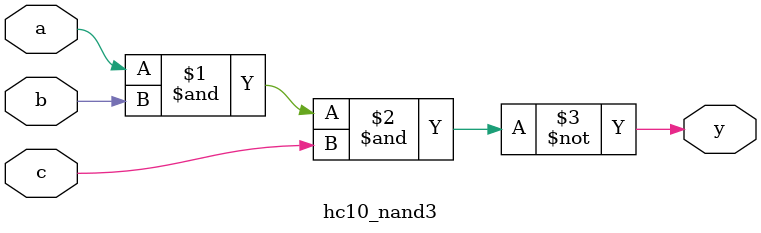
<source format=v>
`timescale 1ns/1ps
module hc10_nand3(input a, input b, input c, output y);
    `ifndef HC_TPD
    `define HC_TPD 0.001   // 1 ps: break zero-delay loops
    `endif
    assign #`HC_TPD y = ~(a & b & c);
endmodule
</source>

☆ ☆ ☆ ☆ ☆

**PROBLEM**
Pictures do not belong in the copy; repeat the rest of the listing exactly.

**YOUR RESPONSE**
<source format=v>
`timescale 1ns/1ps
module hc10_nand3(input a, input b, input c, output y);
    `ifndef HC_TPD
    `define HC_TPD 0.001   // 1 ps: break zero-delay loops
    `endif
    assign #`HC_TPD y = ~(a & b & c);
endmodule
</source>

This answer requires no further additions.